PROVIDED PASSAGE:
Real Hummus Recipe
Making hummus isn’t too hard, and it’s certainly is something that you want to try at least once – or like many, time and time again, in search for the holly grail of real hummus flavor. Our simple recipe for traditional homemade hummus, is a good place to start.
originally published 14 October 2006. last update: 15 September 2015
There’s nothing like good, healthy, homemade hummus, and there isn’t really a reason for you not to try making it yourself.
Making good Hummus isn’t just about having a good recipe, though. True, there are quantities to keep and procedures to follow, but in order to make a really good hummus you must also practice a certain state of mind and a certain touch.
You shouldn’t, and can’t, compete with people who have been making hummus all their lives. On the other hand, you can still make a very tasty hummus the first time you try. It will taste 10 times better than any packaged hummus you can buy, and be 10 times healthier as well (read more here). With time, you will get the touch and become a hummus expert.
A hummus made right, will not make you feel heavy or bloated after you eat it. It will not make you – excuse my French – fart like crazy, either. It should go down smoothly, leaving you light and happy, and in a cheerful mood.
To solve the gas problem, BTW, you should soak the chickpeas in clean water for 10-15 hours, switch them at list once, and take off the foam that appears over the boiling water during the cooking. That’s all (and if you’re extra sensitive, put one bay leave into the cooking pot).
Also, washing the chickpeas well between every two steps of the making, will help you leave out the aftertastes.
There are lots of different hummus recipes. I came across dozens of hummus recipes, and practically tried them all. The recipe before you, is the best in my opinion. Accurate and well tested – although you should feel free to experiment. Good luck!
[4 extra-large bowls of Hummus]
- 1 cups dried chickpeas (the smallest you can find)
- 1/2 cup tahini
- juice from 1 squeezed lemons
- 1-2 garlic cloves
- 1/2 teaspoon cumin
- 1 tablespoon + 1/8-1/4 teaspoon baking soda
- olive oil
1. Pour the chickpeas over a large plate. Go over them and look for damaged grains small stones, or any other thing you would rather leave out of the plate.

PROBLEM 1:
Answer these questions from the hummus recipe, one per line:
(a) How many hours should the chickpeas soak in clean water?
(b) How many bowls of hummus does the recipe make?
(c) On what date was the recipe originally published?
PROBLEM 2:
List every ingredient named in the hummus recipe's ingredient list, leaving out the quantities.

DATA EXTRACT:
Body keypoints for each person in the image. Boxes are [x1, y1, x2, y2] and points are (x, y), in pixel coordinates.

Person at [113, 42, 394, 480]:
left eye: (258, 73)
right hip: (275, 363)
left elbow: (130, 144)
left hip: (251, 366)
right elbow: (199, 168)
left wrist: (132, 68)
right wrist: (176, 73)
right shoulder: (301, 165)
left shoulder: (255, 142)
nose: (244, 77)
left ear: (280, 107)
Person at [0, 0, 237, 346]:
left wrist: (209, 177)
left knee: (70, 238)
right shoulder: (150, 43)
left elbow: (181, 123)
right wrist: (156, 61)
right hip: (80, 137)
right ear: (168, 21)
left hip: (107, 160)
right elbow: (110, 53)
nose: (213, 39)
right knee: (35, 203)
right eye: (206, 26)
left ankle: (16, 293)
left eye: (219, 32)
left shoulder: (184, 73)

---

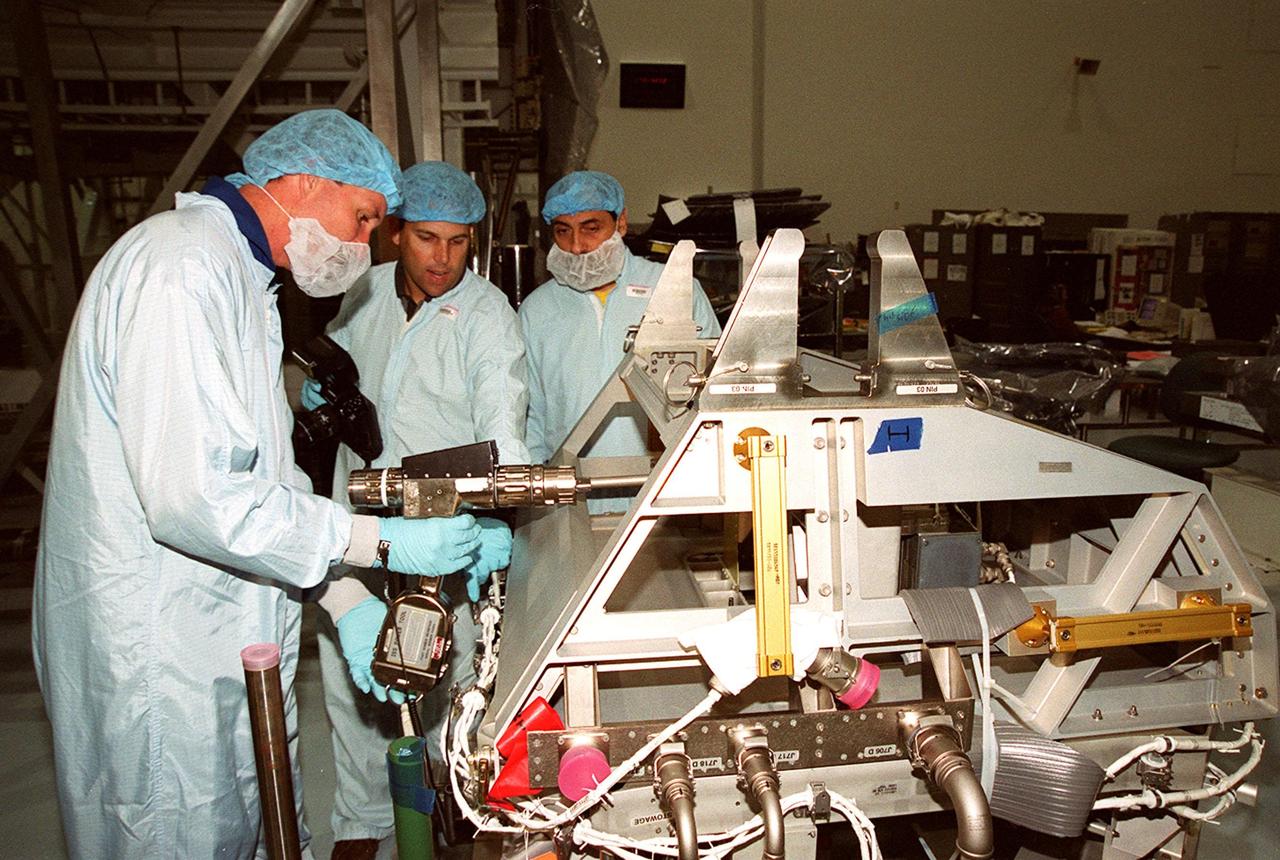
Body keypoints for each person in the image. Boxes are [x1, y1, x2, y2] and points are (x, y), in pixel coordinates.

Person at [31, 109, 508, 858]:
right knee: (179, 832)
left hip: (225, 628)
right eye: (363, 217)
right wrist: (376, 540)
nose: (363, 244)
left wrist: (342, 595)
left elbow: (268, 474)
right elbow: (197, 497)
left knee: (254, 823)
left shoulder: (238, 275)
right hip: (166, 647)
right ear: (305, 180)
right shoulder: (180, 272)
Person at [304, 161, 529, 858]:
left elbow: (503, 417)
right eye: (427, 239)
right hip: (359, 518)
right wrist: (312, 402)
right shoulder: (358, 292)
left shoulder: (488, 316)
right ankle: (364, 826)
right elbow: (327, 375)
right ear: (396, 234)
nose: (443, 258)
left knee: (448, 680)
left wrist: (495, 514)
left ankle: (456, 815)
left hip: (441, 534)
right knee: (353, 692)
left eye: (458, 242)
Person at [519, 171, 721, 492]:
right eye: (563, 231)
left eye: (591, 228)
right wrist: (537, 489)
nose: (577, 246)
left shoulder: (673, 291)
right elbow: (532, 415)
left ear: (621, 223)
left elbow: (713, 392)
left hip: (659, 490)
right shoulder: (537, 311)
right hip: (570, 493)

...

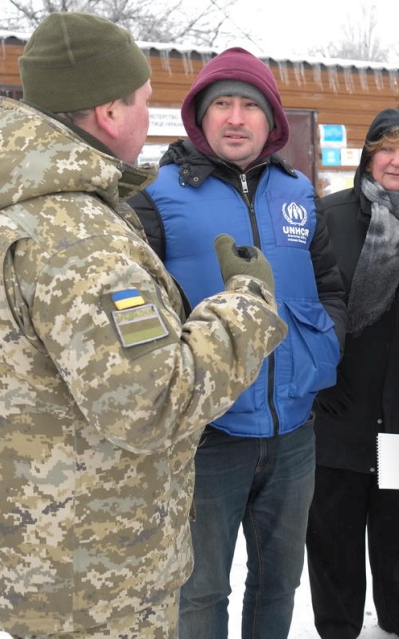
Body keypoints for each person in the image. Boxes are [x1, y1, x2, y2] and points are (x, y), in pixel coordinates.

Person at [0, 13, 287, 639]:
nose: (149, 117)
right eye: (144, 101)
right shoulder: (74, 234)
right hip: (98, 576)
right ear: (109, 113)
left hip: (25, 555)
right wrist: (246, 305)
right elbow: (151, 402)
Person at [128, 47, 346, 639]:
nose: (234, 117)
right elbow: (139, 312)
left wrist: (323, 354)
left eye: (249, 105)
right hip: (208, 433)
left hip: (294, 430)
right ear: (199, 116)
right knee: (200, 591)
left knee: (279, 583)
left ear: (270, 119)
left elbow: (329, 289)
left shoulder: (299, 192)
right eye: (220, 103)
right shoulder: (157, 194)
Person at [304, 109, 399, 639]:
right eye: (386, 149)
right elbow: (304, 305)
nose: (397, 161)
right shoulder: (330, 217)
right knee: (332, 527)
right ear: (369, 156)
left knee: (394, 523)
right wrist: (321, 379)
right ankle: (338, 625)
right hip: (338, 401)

YOUR RESPONSE 1:
(a) 10-15 hours
(b) 4 extra-large bowls
(c) 14 October 2006

YOUR RESPONSE 2:
- dried chickpeas
- tahini
- lemon juice
- garlic cloves
- cumin
- baking soda
- olive oil